• [CHALLENGE 1]:
Answer these questions using the transcript below:
(a) In what year was "The House of Monstress Intelligenzia" started?
(b) Besides devices, which two things are named as being hacked in the legacy of media art?
(c) What kind of artist does the speaker who asks about "The House of Monstress Intelligenzia" describe their own practice as belonging to?
• [CHALLENGE 2]:
Quote the transcript below from "I will draw" up to and including "a little presentation.".

• [PASSAGE TO READ]:

━━━━━━━━━━━━━━━━━━━━

If we look at the hegemonic view in this long-termism and super intelligence and AI consciousness and so on and so forth. So I think to me the AI in itself, the way it works technologically and the way we understand it as an entire system of labor, of knowledges that are produced, of data that is annotated and data that is selected to be annotated and curated and so on and so forth. I think this multiplicity and this I don't know, pluriverse of bodies that are already coming together to produce this supposed vision of unity or this idea of something that is pristine and that is factual and that is just this one thing, I think that is in itself already very something that I just wanted to break open and in a sense point towards how many, conflicting and multiplicitous and generative different bodies are already participating within these technological systems. And of course that doesn't mean to gloss over the fact that there's a lot of hierarchies and there's a lot of inequalities within that multiplicity.

But I think it was to me it was already like thinking of an AI that has just this one thing. I think, yeah, it just didn't make sense to me. To me it was very pluriversal to maybe use that word.

It was evoking a lot of different fantasies at the same time. And I think in particular the way that we look at other cultural iterations, so especially the arts are very good in working with that. So that was why I was really interested in that as well. And maybe I'll stop here for now. Thank you so much, Sara. I thank you.

You just provided us with so wonderfully inspiring material and food for thought, that we can come back to it when we have the conversation around. But there is something that you mentioned regarding co-opting that also made me think about the word by Janne because the legacy of media art, which I mentioned earlier, media art is a broader field, is not only a critical approach through theory. So not only criticizing idea, but actually making, opening up the black box of technique of technology, opening up the devices, hacking them, hacking computer, hacking motherboards, making them do things differently and other things, make them do art things. Understanding how things are done by whom, what they do, and to whom. So this approach has been adopted by artists to borrow your own words, cooptation of that technology and the power dynamics and hierarchies that technology embodies, especially when it comes from big corporations.

So in your project: "The House of Monstress Intelligenzia", Janne, you bring together practitioner with diverse profiles because this resonates with my own practice as a transdisciplinary artist. And I'm interested to know more in detail how you worked on coding partly with devices, but not only for the narrative, but also a critical tool to subvert paradigms and normativities and to coopt a rare appropriate technological space. Thank you so much Margherita, and also thank you, Sara and Jake, for your presentations.

I will draw on everything you said and just add on. I think it's very it was a very good start for me, a good platform. So maybe I will share a little presentation.

I try to skip through it a little bit. Yeah, so I wanna talk about this project we've just mentioned, "The House of Monstress Intelligenzia", it's a project that I took together with media and performing artists allapopp. And we started it in 2021 actually while we were doing the project, we collaborated with two other artists. One is called Luna Nane, Luna is a creative coder and visual artist, and Portrait XO, which is an AI musician and also visual artist. See them again.

━━━━━━━━━━━━━━━━━━━━

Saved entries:
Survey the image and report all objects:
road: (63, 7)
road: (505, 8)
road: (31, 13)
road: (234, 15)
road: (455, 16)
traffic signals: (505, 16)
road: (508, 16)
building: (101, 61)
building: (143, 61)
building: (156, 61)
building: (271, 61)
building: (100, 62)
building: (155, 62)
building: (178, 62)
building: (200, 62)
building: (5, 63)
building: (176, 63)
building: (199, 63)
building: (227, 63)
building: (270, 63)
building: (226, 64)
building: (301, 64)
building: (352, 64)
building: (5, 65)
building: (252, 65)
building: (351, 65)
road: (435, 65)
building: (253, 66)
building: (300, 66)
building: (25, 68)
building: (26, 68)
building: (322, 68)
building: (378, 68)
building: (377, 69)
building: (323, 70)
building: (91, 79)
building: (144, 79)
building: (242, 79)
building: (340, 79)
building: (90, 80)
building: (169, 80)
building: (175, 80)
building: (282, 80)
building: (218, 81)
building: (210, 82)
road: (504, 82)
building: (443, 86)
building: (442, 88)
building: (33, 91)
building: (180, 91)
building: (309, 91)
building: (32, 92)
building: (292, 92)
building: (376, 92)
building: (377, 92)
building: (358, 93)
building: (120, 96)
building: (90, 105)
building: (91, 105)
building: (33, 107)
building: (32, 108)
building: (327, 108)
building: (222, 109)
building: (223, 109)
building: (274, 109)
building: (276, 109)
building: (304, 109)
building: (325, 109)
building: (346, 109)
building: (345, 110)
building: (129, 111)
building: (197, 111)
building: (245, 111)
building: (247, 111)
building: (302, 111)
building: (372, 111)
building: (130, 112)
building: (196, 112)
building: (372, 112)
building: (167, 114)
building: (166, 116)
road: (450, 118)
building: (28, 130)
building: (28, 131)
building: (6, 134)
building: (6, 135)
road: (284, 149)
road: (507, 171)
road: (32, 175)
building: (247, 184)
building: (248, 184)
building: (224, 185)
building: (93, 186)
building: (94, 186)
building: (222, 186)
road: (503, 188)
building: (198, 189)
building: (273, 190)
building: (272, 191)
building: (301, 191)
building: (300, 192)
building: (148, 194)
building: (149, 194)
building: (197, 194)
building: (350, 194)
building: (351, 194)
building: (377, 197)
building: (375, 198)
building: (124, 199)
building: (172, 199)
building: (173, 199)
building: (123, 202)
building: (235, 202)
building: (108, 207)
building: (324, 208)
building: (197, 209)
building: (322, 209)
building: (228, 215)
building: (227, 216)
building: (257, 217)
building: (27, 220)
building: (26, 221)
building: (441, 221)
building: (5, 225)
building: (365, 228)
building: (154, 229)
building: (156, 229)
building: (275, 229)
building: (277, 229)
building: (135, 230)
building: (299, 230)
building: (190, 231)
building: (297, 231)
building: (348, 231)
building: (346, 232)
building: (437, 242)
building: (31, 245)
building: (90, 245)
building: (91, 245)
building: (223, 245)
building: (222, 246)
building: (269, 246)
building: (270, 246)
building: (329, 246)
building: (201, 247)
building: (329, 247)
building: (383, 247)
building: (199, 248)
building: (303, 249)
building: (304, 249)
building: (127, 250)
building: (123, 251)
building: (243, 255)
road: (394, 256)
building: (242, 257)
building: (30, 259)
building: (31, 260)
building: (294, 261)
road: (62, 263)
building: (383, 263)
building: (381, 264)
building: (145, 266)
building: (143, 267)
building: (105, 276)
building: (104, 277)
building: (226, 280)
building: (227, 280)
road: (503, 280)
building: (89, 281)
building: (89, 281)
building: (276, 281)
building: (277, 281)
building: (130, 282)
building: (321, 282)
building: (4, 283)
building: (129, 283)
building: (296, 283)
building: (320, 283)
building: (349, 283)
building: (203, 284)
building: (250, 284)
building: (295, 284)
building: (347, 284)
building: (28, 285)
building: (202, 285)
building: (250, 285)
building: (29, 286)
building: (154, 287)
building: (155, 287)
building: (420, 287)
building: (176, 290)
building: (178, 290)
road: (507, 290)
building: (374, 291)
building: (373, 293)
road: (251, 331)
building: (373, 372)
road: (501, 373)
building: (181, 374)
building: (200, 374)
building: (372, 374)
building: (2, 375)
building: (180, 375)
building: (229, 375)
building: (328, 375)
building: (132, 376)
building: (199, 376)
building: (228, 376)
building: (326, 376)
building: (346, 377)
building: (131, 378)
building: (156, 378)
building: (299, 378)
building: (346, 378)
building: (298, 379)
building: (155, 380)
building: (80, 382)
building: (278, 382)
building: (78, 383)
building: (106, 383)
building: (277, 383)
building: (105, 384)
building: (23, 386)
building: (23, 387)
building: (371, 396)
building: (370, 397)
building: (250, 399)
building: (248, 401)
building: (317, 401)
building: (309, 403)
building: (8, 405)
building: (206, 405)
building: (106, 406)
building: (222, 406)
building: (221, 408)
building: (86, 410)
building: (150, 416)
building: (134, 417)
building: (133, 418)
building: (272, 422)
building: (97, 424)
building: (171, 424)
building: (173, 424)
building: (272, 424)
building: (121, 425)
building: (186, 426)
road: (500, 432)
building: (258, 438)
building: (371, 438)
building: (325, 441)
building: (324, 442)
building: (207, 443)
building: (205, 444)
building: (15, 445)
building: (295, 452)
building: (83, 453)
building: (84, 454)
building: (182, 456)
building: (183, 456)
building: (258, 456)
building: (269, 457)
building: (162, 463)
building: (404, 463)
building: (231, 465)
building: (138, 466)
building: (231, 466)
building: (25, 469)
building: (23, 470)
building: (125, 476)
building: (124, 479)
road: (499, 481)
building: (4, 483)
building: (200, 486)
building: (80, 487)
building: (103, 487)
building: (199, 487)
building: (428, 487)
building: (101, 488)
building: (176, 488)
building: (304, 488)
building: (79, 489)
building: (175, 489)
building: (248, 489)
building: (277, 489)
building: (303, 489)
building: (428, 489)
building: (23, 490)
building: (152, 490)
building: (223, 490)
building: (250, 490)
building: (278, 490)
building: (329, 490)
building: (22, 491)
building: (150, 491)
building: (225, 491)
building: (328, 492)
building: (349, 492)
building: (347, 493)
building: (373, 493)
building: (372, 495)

━━━━━━━━━━━━━━━━━━━━

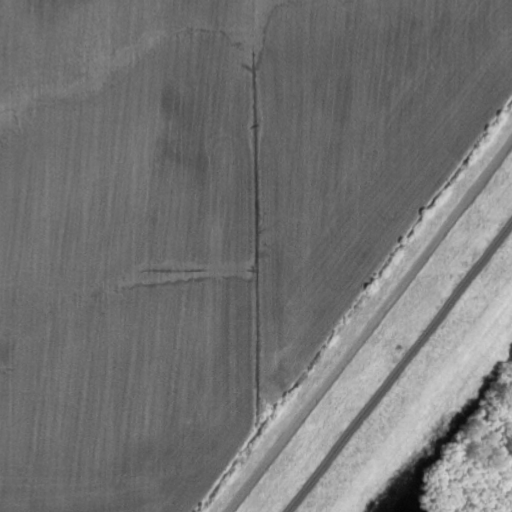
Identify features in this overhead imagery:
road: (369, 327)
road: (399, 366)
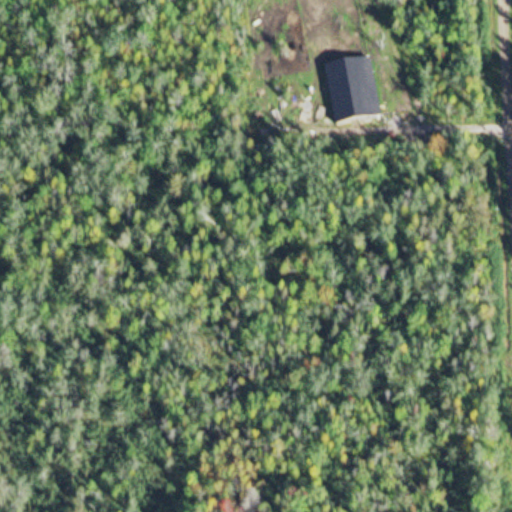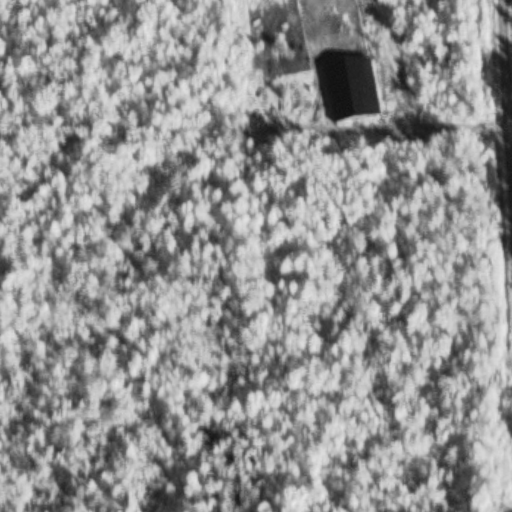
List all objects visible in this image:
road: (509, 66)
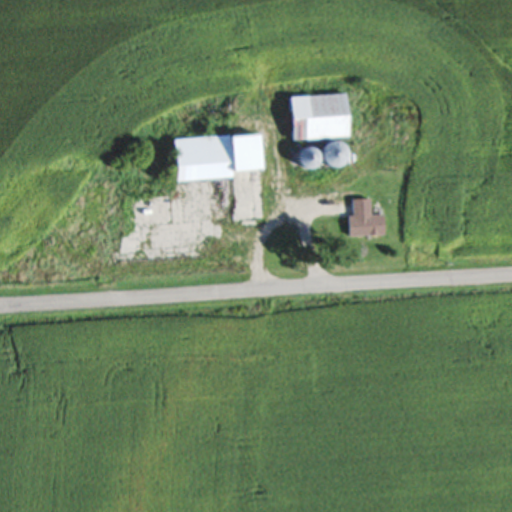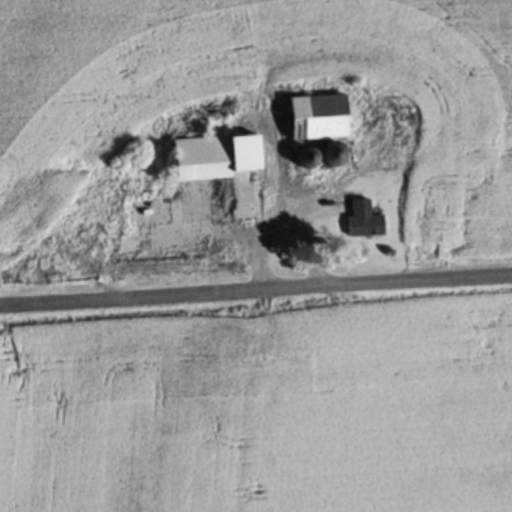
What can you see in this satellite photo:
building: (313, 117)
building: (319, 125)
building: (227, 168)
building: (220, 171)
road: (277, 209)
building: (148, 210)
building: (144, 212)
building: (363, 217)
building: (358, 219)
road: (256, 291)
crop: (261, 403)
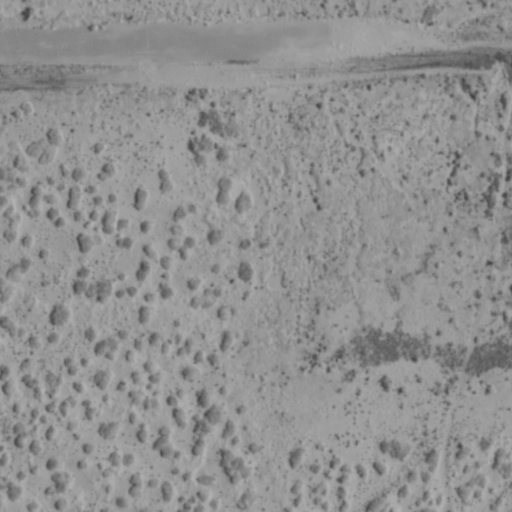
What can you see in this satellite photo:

━━━━━━━━━━━━━━━━━━━━

• [CORRECT OUTPUT 1]:
(a) 2021
(b) Computers and motherboards
(c) A transdisciplinary artist

• [CORRECT OUTPUT 2]:
I will draw on everything you said and just add on. I think it's very it was a very good start for me, a good platform. So maybe I will share a little presentation.